- - Thursday, May 25, 2017

This is the season of pride, hope and ambition. Thousands of young men and women will walk across a stage in stadiums, arenas and auditoriums to get a coveted reward for 12 years of pain, strain and hard work. The graduates, with their parents and teachers, can rightly take a bow for genuine accomplishment.

But perhaps not at Heritage Academy in Hagerstown, Md., where one young woman will be denied her moment in the sun because she is pregnant without benefit of clergy. The principal of the school, an independent Christian academy, thinks it his duty to deny Maddi Runkles her walk across the stage.

Dave Hobb, the principal, cites the Bible — specifically Romans 12:21 — as the authority for his decision. In that verse, the Apostle Paul tells Christian believers to “be not overcome of evil, but overcome evil with good.” That strikes us as good advice, but we can’t see that Maddi Runkles, by all accounts a thoughtful young woman who has worked hard (she graduates with a 4.0 grade average) and lived a Christian life, has done anything remotely evil.



“Maddi is a great kid,” says her father, Scott Runkles, a member of the school’s board. “She just happens to have had a lapse in judgment.”

That sounds right to us, too.

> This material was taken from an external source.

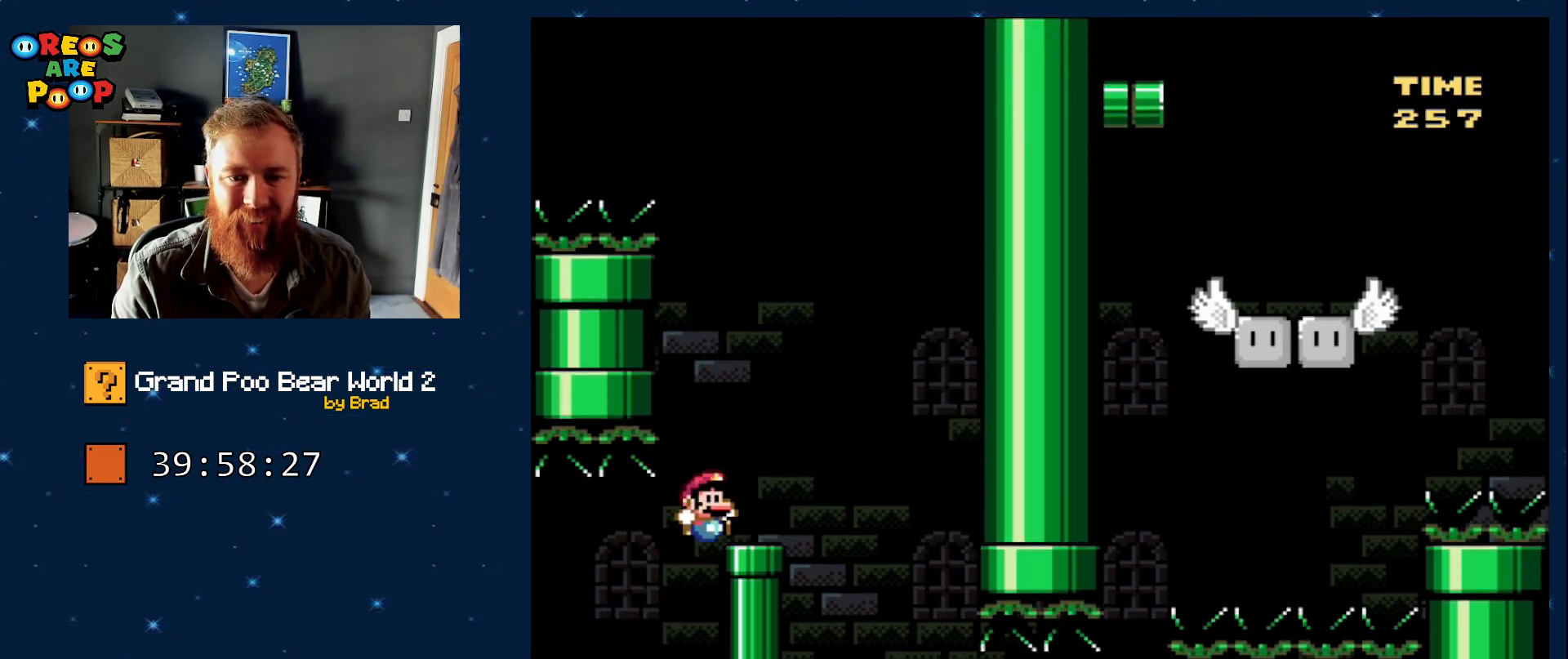
{"buttons": ["Y"], "events": [[83, "DPAD_RIGHT", "up"]]}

If Principal Hobb wants to look to the Scriptures for guidance, he might look for it in the seventh verse of the eighth chapter of the Gospel of John. A woman was brought to Jesus by the Pharisees, who said she had been caught in adultery, “in the very act.” The Law of Moses, they reminded him, prescribed stoning, so “what sayest thou?” He gave them an answer that could apply even today, even in Hagerstown: “He that is without sin among you, let him first cast a stone at her.”

Maddi, despite her lapse of judgment, as her father kindly put it, bears no kinship with the woman brought to Jesus, except that she, like Principal Hobb and all the rest of us, is not without sin. But we hope that Principal Hobb and the elders of Heritage Academy can find the mercy and compassion in their hearts to enable Maddi to receive what she has earned though diligence, application and hard work.

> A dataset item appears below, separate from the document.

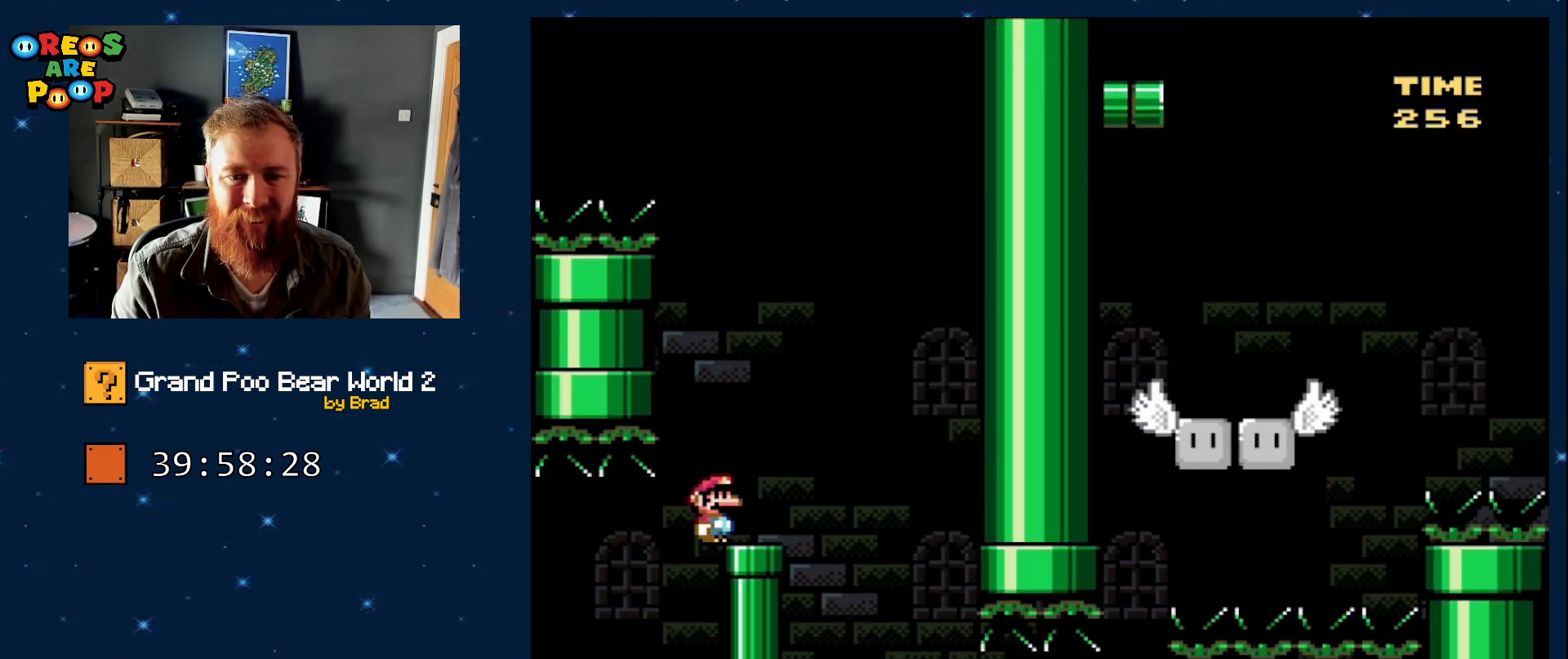
{"buttons": ["B", "Y", "DPAD_RIGHT"], "events": [[183, "DPAD_RIGHT", "down"], [400, "B", "down"]]}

The principal learned of Maddi’s predicament when her father told him of it. Maddi could have resolved such a dilemma with an abortion, as many women have done. Surely this should weigh in the calculations of those who sit in judgment at Heritage Academy.

“The decision to choose life is not always easy,” the national pro-life advocacy group Susan B. Anthony List says in support of Maddi. Such a choice is “certainly not always popular with a culture that promotes convenience over personal responsibility. Maddi made a personal choice to love and protect her unborn son, and she deserves compassion and support, especially from fellow Christians.”

To that we offer a secular heartfelt amen. Maddi will get her diploma, but will be denied the honor she earned, to walk in the procession with her 14 senior classmates at Heritage Academy. We urge Principal Hobbs, who no doubt wants to do the Christian thing, to give Maddi her due.